## TEXT UNDER STUDY

────

Tightened Local File Security

There’s been an interesting security adjustment in Firefox 3 that’ll have some, potential, ramifications in some (file://-hosted) web pages. Specifically how local files are referenced and accessed, in parent directories, has changed.

For example, previously you could create an HTML page and have it request a file in a parent directory, like so:

<html>
<head>
<title>Local File</title>
<script>
var xhr = new XMLHttpRequest();
xhr.open("GET", "../some/file.txt", true);
// ... handle the response ...
xhr.send(null);
</script>
</head>
<body></body>
</html>

However that is no longer possible (just to emphasize: This is no longer possible only on locally downloaded web pages, running in file://…) as an HTML page can no longer access files in parent directories. This includes both ../ relative URLs and file://… absolute URLs.

────

## EXERCISE DATA
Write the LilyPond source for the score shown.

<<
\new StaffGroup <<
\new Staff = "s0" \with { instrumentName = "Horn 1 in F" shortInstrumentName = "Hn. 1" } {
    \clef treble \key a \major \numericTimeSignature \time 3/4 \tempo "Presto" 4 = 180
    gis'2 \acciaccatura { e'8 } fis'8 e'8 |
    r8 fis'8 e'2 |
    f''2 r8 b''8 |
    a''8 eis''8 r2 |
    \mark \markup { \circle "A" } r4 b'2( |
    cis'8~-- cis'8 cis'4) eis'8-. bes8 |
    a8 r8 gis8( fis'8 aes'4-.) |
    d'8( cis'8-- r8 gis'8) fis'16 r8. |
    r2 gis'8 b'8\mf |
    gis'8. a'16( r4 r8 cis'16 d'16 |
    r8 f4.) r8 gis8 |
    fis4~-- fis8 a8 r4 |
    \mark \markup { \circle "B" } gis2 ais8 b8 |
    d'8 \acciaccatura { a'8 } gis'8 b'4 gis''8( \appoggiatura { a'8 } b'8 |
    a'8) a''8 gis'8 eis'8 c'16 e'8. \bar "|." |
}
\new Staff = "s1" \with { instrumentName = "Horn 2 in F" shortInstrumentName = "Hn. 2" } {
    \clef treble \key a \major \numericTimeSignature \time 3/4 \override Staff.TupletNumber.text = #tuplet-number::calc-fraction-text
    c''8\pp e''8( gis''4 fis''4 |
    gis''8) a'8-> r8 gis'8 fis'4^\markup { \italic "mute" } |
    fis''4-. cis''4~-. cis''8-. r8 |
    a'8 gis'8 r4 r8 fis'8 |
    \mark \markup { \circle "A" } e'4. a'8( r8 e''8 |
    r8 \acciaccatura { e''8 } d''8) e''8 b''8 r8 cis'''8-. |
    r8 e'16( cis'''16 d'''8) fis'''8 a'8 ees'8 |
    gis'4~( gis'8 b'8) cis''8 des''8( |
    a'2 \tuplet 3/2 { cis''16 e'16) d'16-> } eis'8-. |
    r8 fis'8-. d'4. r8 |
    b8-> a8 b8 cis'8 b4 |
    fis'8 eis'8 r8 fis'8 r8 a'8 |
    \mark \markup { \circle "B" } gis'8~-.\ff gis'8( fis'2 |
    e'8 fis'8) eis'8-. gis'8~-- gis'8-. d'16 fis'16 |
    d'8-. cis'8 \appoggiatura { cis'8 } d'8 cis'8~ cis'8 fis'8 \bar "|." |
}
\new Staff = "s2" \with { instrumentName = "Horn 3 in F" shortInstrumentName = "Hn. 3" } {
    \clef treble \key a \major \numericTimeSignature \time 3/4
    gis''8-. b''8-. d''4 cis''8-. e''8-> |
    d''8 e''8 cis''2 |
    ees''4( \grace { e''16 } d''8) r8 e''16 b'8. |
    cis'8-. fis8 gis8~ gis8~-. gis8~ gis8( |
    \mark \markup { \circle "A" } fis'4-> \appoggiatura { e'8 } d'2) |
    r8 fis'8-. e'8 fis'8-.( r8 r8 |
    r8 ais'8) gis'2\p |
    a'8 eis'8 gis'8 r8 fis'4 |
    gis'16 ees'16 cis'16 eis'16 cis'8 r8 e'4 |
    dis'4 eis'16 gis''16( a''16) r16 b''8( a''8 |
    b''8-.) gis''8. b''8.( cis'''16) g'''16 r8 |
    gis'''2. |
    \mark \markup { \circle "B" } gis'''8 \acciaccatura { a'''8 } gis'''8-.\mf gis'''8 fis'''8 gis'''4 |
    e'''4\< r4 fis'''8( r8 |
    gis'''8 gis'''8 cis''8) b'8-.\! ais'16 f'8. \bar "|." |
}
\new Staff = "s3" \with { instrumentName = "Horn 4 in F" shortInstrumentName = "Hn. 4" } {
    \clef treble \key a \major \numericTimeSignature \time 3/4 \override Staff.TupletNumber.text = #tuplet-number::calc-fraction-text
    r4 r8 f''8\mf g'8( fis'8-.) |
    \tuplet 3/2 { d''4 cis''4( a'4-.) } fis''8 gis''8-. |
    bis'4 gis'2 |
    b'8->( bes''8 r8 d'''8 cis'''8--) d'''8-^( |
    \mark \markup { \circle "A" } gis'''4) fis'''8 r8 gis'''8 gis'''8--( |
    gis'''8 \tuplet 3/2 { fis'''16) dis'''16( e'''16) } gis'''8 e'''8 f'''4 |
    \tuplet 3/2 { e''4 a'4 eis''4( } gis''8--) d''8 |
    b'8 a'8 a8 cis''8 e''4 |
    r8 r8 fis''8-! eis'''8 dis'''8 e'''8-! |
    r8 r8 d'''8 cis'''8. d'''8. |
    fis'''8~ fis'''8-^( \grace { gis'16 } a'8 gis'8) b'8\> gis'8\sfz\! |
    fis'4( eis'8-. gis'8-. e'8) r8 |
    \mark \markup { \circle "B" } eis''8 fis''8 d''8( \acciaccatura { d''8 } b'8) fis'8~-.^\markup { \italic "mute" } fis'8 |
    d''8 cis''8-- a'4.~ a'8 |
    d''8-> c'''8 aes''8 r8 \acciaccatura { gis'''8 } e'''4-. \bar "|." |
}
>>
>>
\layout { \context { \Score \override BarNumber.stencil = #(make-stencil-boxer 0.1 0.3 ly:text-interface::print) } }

────

## QUESTIONS TO ANSWER
**1)** Do these statements agree with the text on local file security in Firefox 3? Answer yes or no for each, and quote the text's deciding words. (a) The change applies to pages run from file://. (b) The restriction covers ../ relative URLs but not file:// absolute URLs. (c) The example page requests its file with XMLHttpRequest.
**2)** Carry on the text about Firefox 3 local file security from its last sentence.
These lines have no connection to the Firefox 3 local file security text.

## SET OF ANSWERS
**1)**
(a) Yes: "This is no longer possible only on locally downloaded web pages, running in file://…"
(b) No: "This includes both ../ relative URLs and file://… absolute URLs."
(c) Yes: "var xhr = new XMLHttpRequest();"

**2)**
There’s a detailed discussion in the bug ticket concerning this change. Primarily it boils down to the fact that:

Users frequently download HTML pages for a variety of reasons, HTML pages have full access to the hard drive and the ability to do cross-domain communication, this combination leads to an unsuspecting mess where malicious pages can actively try to steal user information.

This change is two-fold: It’s possibly frustrating (there’s bound to be some HTML page somewhere that uses XMLHttpRequest to local in local information, located above the current directory) and unavoidable (having this security concern left in place would lead to undesired situations, if they haven’t already).

Generally speaking I don’t think this change will affect many people – but it’s just something that you should be aware of, when planning your sites for Firefox 3.

UPDATE: In the original post I interpreted the Bugzilla bug as being that ALL attempts to access parent-directory files were blocked when, in fact, only items bound by the same-origin policy are (like XMLHttpRequest). This should affect significantly few pages but it’s good to be aware of.